The contenders are the open addressing hash table, std::map, and the TR1 std::unordered_map.

graph

The unordered map (which may be a hash table internally) is certainly better than the ordinary map, but nowhere near C-style hash table performance.

Catch

Most readers will notice I didn’t provide a remove function.

In many data processing pipelines you’ll just build, use & dump the whole table, so you don’t need one.

If rapid insert and delete are important, you might choose to forego the open addressing scheme I selected in favor of something more malleable.

But that’s the whole point of choosing the algorithm that fits your needs.

Keep coding

Someone is now saying “I’ll refactor this into a template and keep it in my library.” Please don’t do that.

You will be better served by taking the time to attack the next problem carefully.
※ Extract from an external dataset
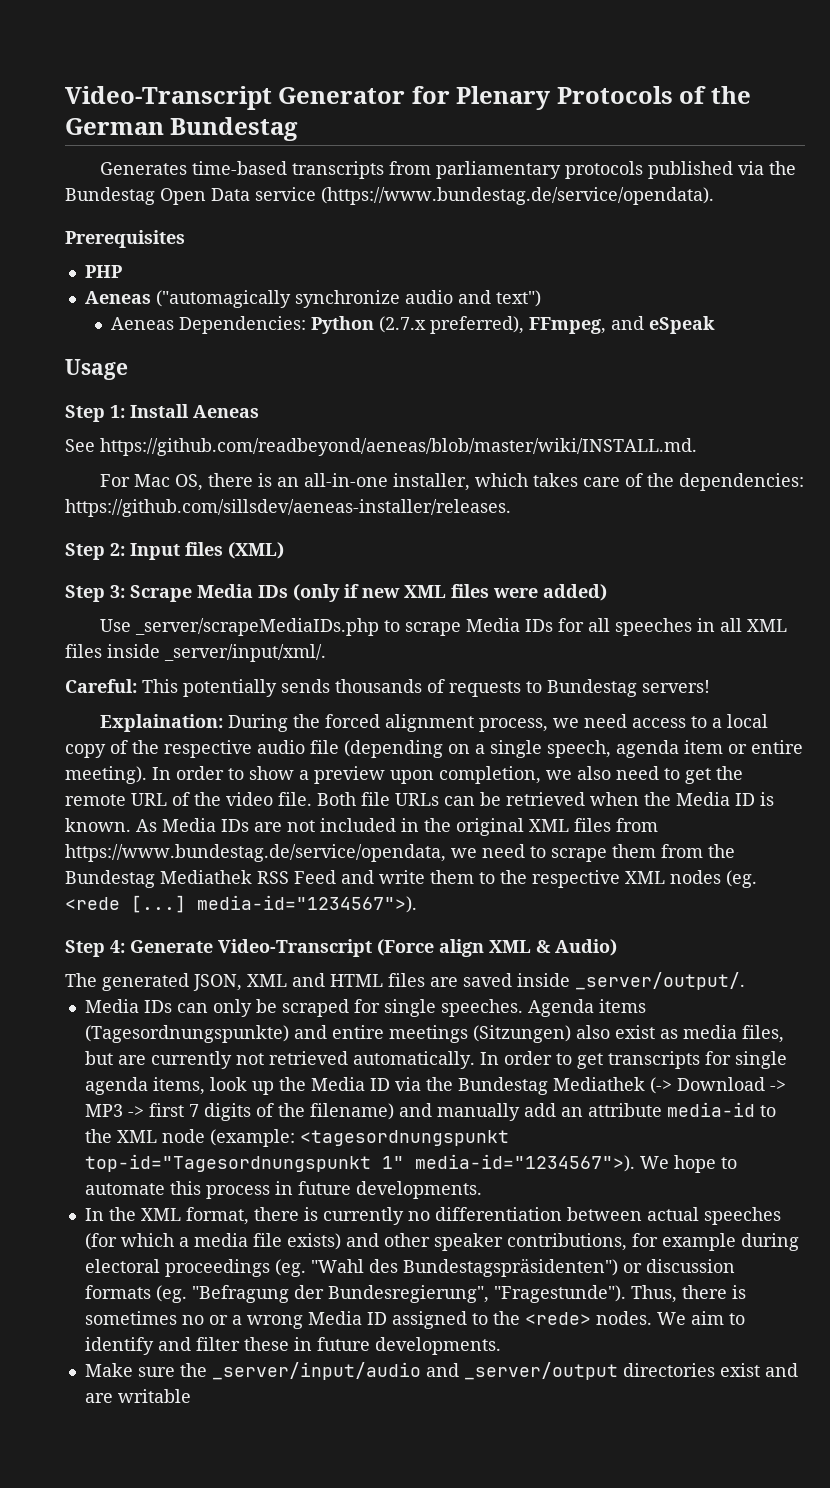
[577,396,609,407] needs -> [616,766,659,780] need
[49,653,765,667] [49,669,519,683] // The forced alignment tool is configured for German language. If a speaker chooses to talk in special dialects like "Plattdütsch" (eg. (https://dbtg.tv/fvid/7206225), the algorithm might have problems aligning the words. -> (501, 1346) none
By analyzing the requirements of the task and the characteristics of the data, intersecting with your knowledge of algorithms and data structures, and writing the best solution you can, from scratch.

There’s a tendency to want to box up things that we’ve written and keep them forever in a museum. “If I can just get this bitarray class to be perfect, nobody will ever have to think about bits again!”

But that’s just not what we’re meant to do; we’re paid to think about and write code. And coding should not descend into gluing together prefab pieces like highly paid kindergarteners.